> **EXTRACT**
= Beginning of Section =

Target prediction databases indicated two putative target sites in the 3’-UTR of ANLN (Figure 3C). To determine whether ANLN mRNA had a functional target site, we performed a dual luciferase reporter assay. We used vectors encoding the partial wild-type sequence of the3’-UTR of the mRNA, including the predicted miR-217 target sites. We found that the luminescence intensity was significantly reduced by co-transfection with miR-217 and the vector carrying the wild-type 3’-UTR (position 132 – 139), whereas transfection with the deletion vector (binding site had been removed) blocked the decrease in luminescence (P < 0.005, Figure 3C). In contrast, the luminescence intensity was not decreased in co-transfection with miR-217 and the vector carrying the wild-type 3’-UTR (position 660 – 666) (Figure 3C).

= End of Section =

> **PROBLEMS TO SOLVE**
1. In the ANLN passage, which 3'-UTR position range produced no decrease in luminescence when the vector was co-transfected with miR-217?
2. Write the next few sentences of the ANLN passage, picking up after its last sentence.
The material comes from a separate, unrelated source.

[Saved data entries]
= Beginning of Section =

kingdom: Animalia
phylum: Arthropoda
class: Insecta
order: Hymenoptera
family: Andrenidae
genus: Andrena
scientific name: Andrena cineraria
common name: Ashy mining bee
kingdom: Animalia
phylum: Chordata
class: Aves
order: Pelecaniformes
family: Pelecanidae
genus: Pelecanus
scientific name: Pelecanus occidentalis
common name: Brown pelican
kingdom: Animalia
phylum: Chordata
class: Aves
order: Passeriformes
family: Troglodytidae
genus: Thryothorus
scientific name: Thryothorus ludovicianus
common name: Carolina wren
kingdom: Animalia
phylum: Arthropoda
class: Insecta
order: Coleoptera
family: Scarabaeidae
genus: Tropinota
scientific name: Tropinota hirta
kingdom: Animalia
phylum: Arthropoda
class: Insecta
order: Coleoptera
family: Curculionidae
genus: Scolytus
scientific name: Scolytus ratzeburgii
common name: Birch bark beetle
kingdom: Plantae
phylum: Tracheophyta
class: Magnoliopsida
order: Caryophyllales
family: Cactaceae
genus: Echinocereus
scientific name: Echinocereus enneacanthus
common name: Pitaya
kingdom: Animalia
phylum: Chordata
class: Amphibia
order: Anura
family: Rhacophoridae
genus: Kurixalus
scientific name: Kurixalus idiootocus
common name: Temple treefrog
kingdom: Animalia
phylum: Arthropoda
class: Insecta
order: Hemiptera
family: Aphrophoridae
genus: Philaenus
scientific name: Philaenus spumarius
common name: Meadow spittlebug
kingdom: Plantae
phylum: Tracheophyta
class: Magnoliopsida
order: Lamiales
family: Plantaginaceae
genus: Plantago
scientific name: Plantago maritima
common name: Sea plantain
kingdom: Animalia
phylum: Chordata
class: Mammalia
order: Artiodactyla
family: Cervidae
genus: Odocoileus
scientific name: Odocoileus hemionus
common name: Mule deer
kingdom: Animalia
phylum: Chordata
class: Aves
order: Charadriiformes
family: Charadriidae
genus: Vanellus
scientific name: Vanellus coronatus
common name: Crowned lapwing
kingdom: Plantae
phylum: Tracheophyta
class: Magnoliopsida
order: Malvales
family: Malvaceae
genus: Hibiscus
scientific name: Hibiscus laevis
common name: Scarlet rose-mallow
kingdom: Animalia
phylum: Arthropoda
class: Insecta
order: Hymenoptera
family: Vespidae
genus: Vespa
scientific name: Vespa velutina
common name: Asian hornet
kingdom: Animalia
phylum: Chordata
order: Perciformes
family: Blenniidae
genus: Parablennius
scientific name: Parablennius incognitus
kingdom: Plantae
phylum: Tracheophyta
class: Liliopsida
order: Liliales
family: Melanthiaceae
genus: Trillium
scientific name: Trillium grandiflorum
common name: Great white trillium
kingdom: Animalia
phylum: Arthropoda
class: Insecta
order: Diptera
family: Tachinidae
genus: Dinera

= End of Section =

> **ANSWERS TO THE EXERCISE**
1. Position 660–666.

2.
Effects of silencing ANLN on PDAC cell lines

To investigate the functional role of ANLN in PDAC cells, we carried out loss-of-function studies using si-ANLN transfectants. First, we evaluated the knockdown efficiency of si-ANLN transfection in PDAC cell lines. In the present study, we used two types of si-ANLN (si-ANLN-1 and si-ANLN-2). Based on qRT-PCR assessment and Western blot analyses, both siRNAs effectively downregulated ANLN expression in both cell lines (P < 0.0001, Figure 4A and 4B). XTT, cell migration and cell invasion assays demonstrated that cell proliferation, migration and invasion were inhibited in si-ANLN transfectants compared with mock- or siRNA-control-transfected cells (Figure 4C, 4D and 4E).

Effects of cotransfection of ANLN and miR-217 in PDAC cell line

To confirm the antitumor effect of miR-217 by targeting ANLN in PDAC cells, we performed rescue experiments by ANLN overexpression in PANC-1 cells with miR-217 restoration. The rescue studies indicated that cell migration and invasion properties were rescued by ANLN transfectants compared with cells with restored miR-217 only (Supplementary Figure 4). These data indicated that ANLN expression was regulated by miR-217 and expression of miR-217 was induced antitumor effects of migration and invasion in PDAC cells.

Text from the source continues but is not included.